Je me levais rapidement et avançais avec mon saint Gourou vers l'Autel sacré.

Je me souviens encore de l'instant solennel où, agenouillé devant l'autel sacré, je dus prêter solennellement serment.

« Coûte que coûte ! » cria mon Maître à voix haute, et cette phrase, en vibrant intensément, se répéta ensuite de sphère en sphère. Je couvris alors mon plexus solaire de la main gauche et j'étendis la main droite sur le Saint-Graal en disant :

« Je le jure ! ».

Terrible serment !.

D'authentiques légendes de Castille, comme celle d'Alphonse VII arrachant des mains des Maures d'Alméria la fameuse écuelle ou Graal, ou mieux, la coupe, taillée dans une énorme émeraude et qui fut utilisée, dit-on, par le Grand Kabire Jésus pour la Dernière cène, cette coupe est terriblement divine.

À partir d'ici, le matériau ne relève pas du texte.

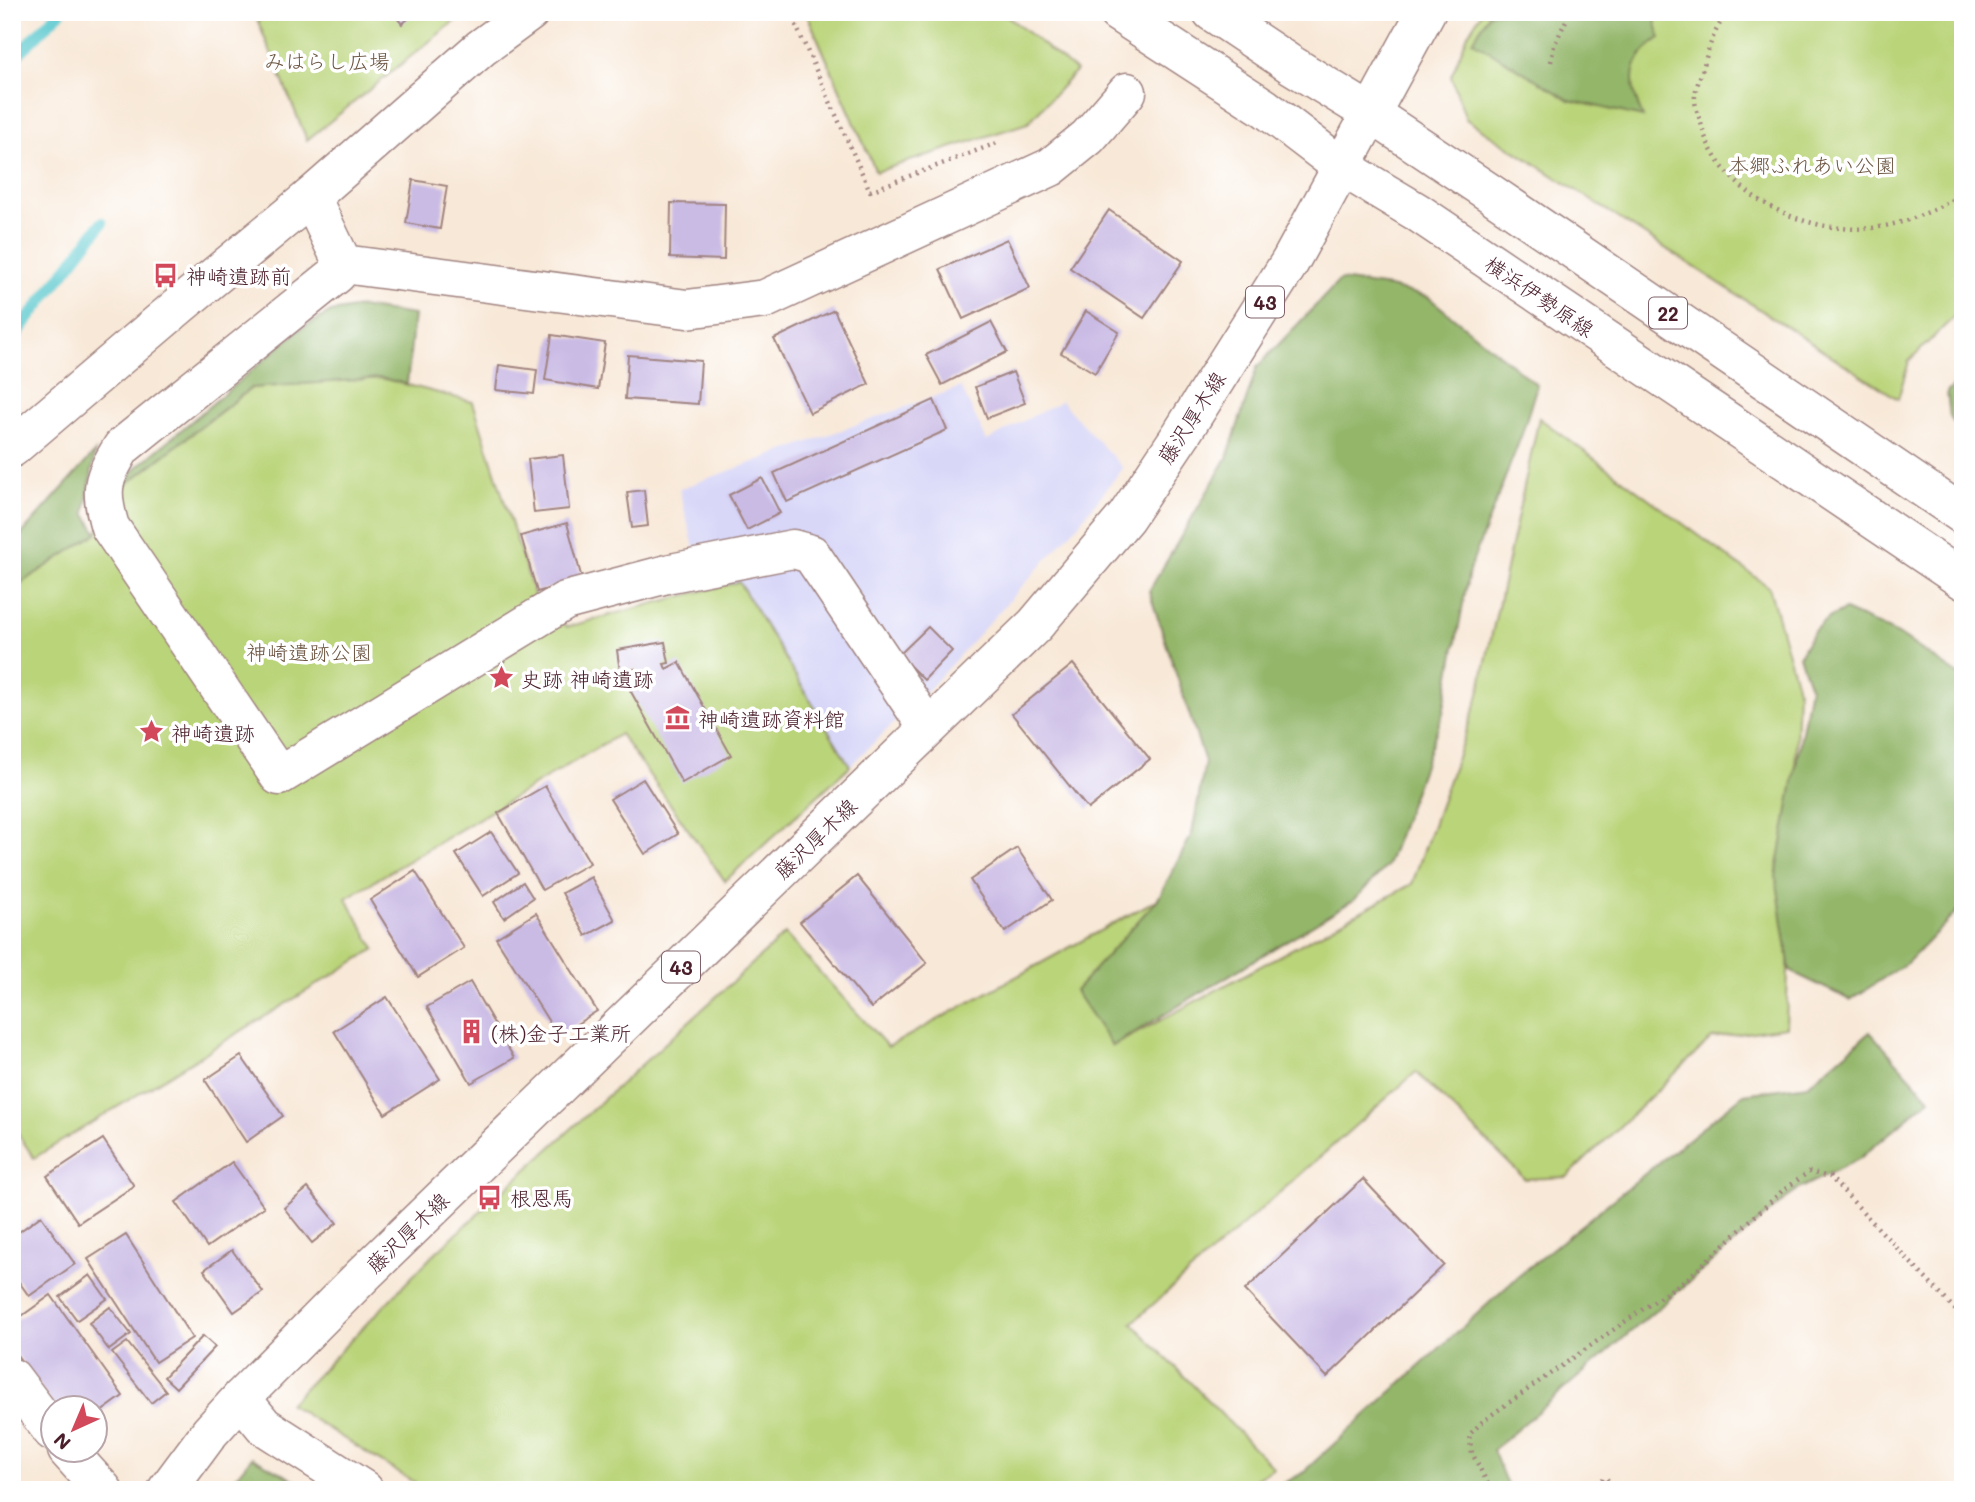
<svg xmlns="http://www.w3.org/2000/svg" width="1975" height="1502" viewBox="0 0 1975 1502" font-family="Mali,'Klee One',sans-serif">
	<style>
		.built { fill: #d8d7f8 }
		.green { fill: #bad479; stroke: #827a52; stroke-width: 2 }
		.forest { fill: #93b669; stroke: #6e6a4a; stroke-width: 2 }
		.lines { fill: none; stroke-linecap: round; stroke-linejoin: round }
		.stream { stroke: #5cc9cf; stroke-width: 12 }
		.building { fill: #cabbe5 }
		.minor-casing { stroke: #a18481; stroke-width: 41 }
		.major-casing { stroke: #a18481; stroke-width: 41 }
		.path { stroke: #a18481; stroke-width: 4.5; stroke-dasharray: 2 5; stroke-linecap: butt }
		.minor { stroke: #fff; stroke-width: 38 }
		.major { stroke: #fff; stroke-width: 38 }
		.labels { text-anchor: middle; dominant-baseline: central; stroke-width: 7; stroke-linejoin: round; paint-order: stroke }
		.shield { fill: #fff; stroke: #80626b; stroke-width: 2 }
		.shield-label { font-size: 19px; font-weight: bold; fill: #4a1f2b }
		.park-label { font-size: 21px; fill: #6c5542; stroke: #fff }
		.poi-label { font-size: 21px; fill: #4a1f2b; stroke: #fff; text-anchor: start }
		.street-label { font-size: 21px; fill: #4a1f2b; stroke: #fff }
	</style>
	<rect width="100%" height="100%" fill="#fff"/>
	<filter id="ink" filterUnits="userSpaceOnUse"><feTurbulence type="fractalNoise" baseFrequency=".0143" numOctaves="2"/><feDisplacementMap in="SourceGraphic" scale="14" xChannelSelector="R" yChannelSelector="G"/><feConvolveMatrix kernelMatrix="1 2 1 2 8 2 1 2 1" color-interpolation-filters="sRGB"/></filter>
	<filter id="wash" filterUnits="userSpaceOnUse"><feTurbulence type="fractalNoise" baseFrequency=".00686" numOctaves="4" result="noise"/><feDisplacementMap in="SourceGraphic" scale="28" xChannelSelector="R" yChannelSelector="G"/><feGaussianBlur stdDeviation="1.57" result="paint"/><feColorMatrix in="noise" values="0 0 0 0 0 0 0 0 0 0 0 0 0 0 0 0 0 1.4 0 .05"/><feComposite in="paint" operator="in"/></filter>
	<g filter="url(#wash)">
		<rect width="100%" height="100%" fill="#f8e8d7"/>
		<!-- built -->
		<path class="built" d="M961 387 987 441 1061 401 1123 468 1076 527 927 691 850 766 739 582 705 590 679 489Z"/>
		<!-- green -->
		<g class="green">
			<path d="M254 12H466L307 140Z"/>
			<path d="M806 12H1002L1076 71 1028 123 876 172Z"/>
			<path d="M1482 12H1963V308L1909 361 1898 399 1466 119 1451 76 1468 34Z"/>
			<path d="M381 378 473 402 537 604 567 627C624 611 681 596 739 582L850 766 725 881 620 734 346 898 375 949 34 1158 12 1125V589L97 533 119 490 252 388Z"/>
			<path d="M1539 418 1769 587 1798 689 1786 1027 1712 1038 1567 1177 1525 1179 1416 1072 1132 1323 1274 1468 1238 1490H426L289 1404 435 1253 785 934 888 1047 1158 899 1075 991 1113 1046 1412 884 1478 698Z"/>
		</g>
		<!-- forest -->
		<g class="forest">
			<path d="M1490 12H1653L1660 38C1627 59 1628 85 1643 117L1569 100 1473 41Z"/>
			<path d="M1340 280 1389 287 1428 297 1537 385 1522 434 1469 571 1443 713 1387 866 1354 900 1112 1046 1075 991 1158 899 1192 834 1205 762 1149 591 1227 458 1257 367Z"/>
			<path d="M360 307 414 315 407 384 381 378 251 388 119 490 136 468 302 328 331 312Z"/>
			<path d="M1963 379V437L1950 417 1947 392Z"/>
			<path d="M95 452 85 513 97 533 12 589V545Z"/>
			<path d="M1845 610 1898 634 1963 678V905L1908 962 1850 1000 1790 971 1776 876 1810 687 1799 656C1812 632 1818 621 1845 610Z"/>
			<path d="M1870 1032 1930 1099 1859 1159 1796 1190 1493 1450 1509 1490H1272L1301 1474 1522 1273 1744 1094 1808 1085Z"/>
			<path d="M252 1457 312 1490H225Z"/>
		</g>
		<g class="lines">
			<!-- stream -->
			<g class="stream">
				<path d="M12 60 60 12"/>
				<path d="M12 340 102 223"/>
			</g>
		</g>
		<g id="blocks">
			<!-- building -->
			<g class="building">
				<path d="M392 12H416L402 24Z"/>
				<path d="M413 180 447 186 440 229 406 223Z"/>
				<path d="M671 203 725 204 724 260 670 258Z"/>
				<path d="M1109 210 1183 261 1144 318 1070 268Z"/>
				<path d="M1007 239 1030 288 963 319 940 269Z"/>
				<path d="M834 310 869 384 810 413 774 339Z"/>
				<path d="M1086 311 1119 332 1095 373 1061 353Z"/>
				<path d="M991 322 1007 352 942 385 926 355Z"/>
				<path d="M552 335 605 343 598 389 545 380Z"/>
				<path d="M628 355 701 361 698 404 625 399Z"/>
				<path d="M499 365 537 370 534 394 496 390Z"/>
				<path d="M1013 372 1025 403 987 418 975 387Z"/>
				<path d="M934 400 947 430 787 502 774 473Z"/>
				<path d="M563 455 569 509 534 513 528 459Z"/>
				<path d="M762 478 780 513 747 530 729 495Z"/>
				<path d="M644 490 648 526 632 528 627 492Z"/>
				<path d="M567 523 582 579 537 592 521 536Z"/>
				<path d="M928 627 952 651 924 680 899 655Z"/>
				<path d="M665 642 669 663 664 664 666 669 679 662 731 755 682 783 630 690 641 683 635 669 620 672 617 650Z"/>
				<path d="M1073 664 1150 759 1088 809 1012 714Z"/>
				<path d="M643 779 678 834 645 854 610 799Z"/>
				<path d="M545 786 590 863 542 890 498 813Z"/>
				<path d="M491 832 518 873 483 896 456 854Z"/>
				<path d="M1017 848 1052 900 1005 932 970 880Z"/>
				<path d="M415 871 464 948 418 977 370 900Z"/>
				<path d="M857 876 927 963 871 1008 800 922Z"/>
				<path d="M591 877 615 920 586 936 562 893Z"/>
				<path d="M523 882 533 898 504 918 494 902Z"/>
				<path d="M536 913 597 1011 558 1036 496 938Z"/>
				<path d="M470 982 514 1058 471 1083 427 1007Z"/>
				<path d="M387 997 440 1079 385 1114 334 1031Z"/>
				<path d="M241 1056 283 1116 246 1142 205 1080Z"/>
				<path d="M103 1139 134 1186 78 1223 47 1176Z"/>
				<path d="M232 1162 264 1207 207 1247 176 1202Z"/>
				<path d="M1363 1179 1444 1265 1327 1377 1245 1290Z"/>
				<path d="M308 1188 337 1223 312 1243 284 1208Z"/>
				<path d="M41 1216 75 1264 29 1296 12 1272V1237Z"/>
				<path d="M126 1235 192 1338 155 1362 88 1259Z"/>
				<path d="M232 1250 263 1292 234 1312 204 1270Z"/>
				<path d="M90 1275 107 1299 77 1320 60 1297Z"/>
				<path d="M51 1295 123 1396 94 1417V1408H55L12 1348V1323Z"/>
				<path d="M110 1307 131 1334 109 1350 89 1323Z"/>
				<path d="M203 1336 215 1347 176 1388 164 1377Z"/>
				<path d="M127 1342 166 1391 151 1403 112 1353Z"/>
			</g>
		</g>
	</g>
	<g filter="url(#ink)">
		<use href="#blocks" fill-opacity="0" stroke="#a18481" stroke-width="2"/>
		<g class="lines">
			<defs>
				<g id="minor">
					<path d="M311 197 343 264 687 309 765 299 1051 167 1088 137 1127 92"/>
					<path d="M343 264 337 274 122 447C102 479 99 490 110 527L279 776 565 601 671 573 793 549 811 554 928 728"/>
					<path d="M12 448 180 305 311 197 481 48 530 12"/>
					<path d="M12 1378 52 1431"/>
					<path d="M241 1398 264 1426 364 1490"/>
					<path d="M67 1450 103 1490"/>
				</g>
				<g id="major">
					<path d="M1117 12 1265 108 1342 167 1417 212 1963 580"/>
					<path d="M1212 12 1290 64 1370 113 1493 195 1963 515"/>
					<path d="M167 1490 210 1432 241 1398 362 1276 1035 625 1126 517 1182 433 1290 262 1426 12"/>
				</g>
			</defs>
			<!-- minor casing -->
			<use href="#minor" class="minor-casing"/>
			<!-- major casing -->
			<use href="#major" class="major-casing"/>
			<!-- path -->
			<g class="path">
				<path d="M790 12 870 191 997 143"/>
				<path d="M1728 12C1715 28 1709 46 1704 65 1701 75 1696 86 1695 96 1694 106 1700 118 1702 127 1721 197 1811 238 1879 227 1910 222 1936 210 1963 193"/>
				<path d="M1551 62 1554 46 1570 12"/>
				<path d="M1491 1490 1472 1453 1469 1435 1484 1420 1689 1277 1782 1191 1809 1172 1830 1177 1963 1318"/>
				<path d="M1592 1490 1605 1477 1617 1490"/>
			</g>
			<!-- minor -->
			<use href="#minor" class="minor"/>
			<!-- major -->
			<use href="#major" class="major"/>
		</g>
	</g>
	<!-- icons -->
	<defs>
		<symbol id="bus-bare" viewBox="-9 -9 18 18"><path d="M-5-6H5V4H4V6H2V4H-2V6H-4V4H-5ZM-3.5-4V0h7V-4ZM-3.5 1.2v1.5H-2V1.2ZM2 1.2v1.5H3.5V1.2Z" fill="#d1495b" stroke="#fff" stroke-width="2.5" paint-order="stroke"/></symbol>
		<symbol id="sight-bare" viewBox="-9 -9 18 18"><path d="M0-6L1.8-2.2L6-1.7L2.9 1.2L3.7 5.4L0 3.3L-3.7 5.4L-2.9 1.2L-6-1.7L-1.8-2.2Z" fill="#d1495b" stroke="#fff" stroke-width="2.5" paint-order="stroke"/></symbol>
		<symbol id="museum-bare" viewBox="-9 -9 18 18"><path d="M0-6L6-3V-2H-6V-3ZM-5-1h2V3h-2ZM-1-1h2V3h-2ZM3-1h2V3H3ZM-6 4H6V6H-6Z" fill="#d1495b" stroke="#fff" stroke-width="2.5" paint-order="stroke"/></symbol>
		<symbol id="building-bare" viewBox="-9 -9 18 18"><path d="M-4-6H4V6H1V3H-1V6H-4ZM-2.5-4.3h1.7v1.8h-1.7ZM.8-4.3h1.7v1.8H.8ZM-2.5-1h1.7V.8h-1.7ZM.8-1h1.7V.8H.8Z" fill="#d1495b" stroke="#fff" stroke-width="2.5" paint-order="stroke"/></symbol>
	</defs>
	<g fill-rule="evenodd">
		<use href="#bus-bare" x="148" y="258" width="35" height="35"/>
		<use href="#sight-bare" x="484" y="660" width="35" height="35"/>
		<use href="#museum-bare" x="660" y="700" width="35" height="35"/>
		<use href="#sight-bare" x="134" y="714" width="35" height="35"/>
		<use href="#building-bare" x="454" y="1014" width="35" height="35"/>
		<use href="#bus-bare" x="472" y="1180" width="35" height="35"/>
	</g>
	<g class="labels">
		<!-- shield labels -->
		<g class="shield">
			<rect x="1246" y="286.5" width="38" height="31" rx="5"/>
			<rect x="1649" y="297.5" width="38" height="31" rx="5"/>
			<rect x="662" y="951.5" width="38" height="31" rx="5"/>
		</g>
		<g class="shield-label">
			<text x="1265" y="302">43</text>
			<text x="1668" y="313">22</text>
			<text x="681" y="967">43</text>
		</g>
		<!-- park labels -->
		<g class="park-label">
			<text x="327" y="60">みはらし広場</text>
			<text x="1812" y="164">本郷ふれあい公園</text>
			<text x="309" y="651">神崎遺跡公園</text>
		</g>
		<!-- poi labels -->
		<g class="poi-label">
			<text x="186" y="275">神崎遺跡前</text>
			<text x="521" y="678">史跡 神崎遺跡</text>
			<text x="698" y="718">神崎遺跡資料館</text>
			<text x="171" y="732">神崎遺跡</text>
			<text x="491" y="1032">(株)金子工業所</text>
			<text x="510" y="1197">根恩馬</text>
		</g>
		<!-- street labels -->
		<g class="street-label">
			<text transform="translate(1540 296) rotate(34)">横浜伊勢原線</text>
			<text transform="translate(1191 417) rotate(-57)">藤沢厚木線</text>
			<text transform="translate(815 838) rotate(-44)">藤沢厚木線</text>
			<text transform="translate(407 1232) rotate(-44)">藤沢厚木線</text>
		</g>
	</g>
	<!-- margin -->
	<rect width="1975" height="1502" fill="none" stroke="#fff" stroke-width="42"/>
	<!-- north arrow -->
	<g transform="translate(74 1429) rotate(224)"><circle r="33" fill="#ffffff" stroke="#b7a5aa" stroke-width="2"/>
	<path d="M0-5L12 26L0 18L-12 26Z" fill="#d1495b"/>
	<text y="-10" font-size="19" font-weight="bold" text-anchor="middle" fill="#4a1f2b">N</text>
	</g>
</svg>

Jurer devant la sainte Coupe !.

D'anciennes légendes disent que Joseph d'Arimathie recueillit dans cette coupe au pied de la croix sur la colline du Calvaire le sang béni jaillissant de la blessure de l'Adorable.

Une semblable coupe fut auparavant offerte par la reine de Saba à Soliman ou Salomon, le roi solaire, et fut le patrimoine, selon d'autres, des Tuatha de Danann, race djinn de Gaedhil (la Galicie britannique).

On ne sait pas comment cette relique vénérée parvint à l'ermitage de Saint-Jean de la Pena dans les Pyrénées et de là continua sa pérégrination soit à la Salvatierra de Galice, soit à Valence au temps de Jacques le Conquérant, soit à Gênes où les Génois l'auraient reçue en récompense de l'aide apportée à Alphonse VII à Alméria.

Epilogue.

De bon matin, j'écrivis à la noble dame affligée qui m'attendait dans sa ville lointaine.

Je lui conseillais, avec une infinie douceur, de retourner à la terre de ses ancêtres et d'oublier mon insignifiante personne qui ne vaut rien.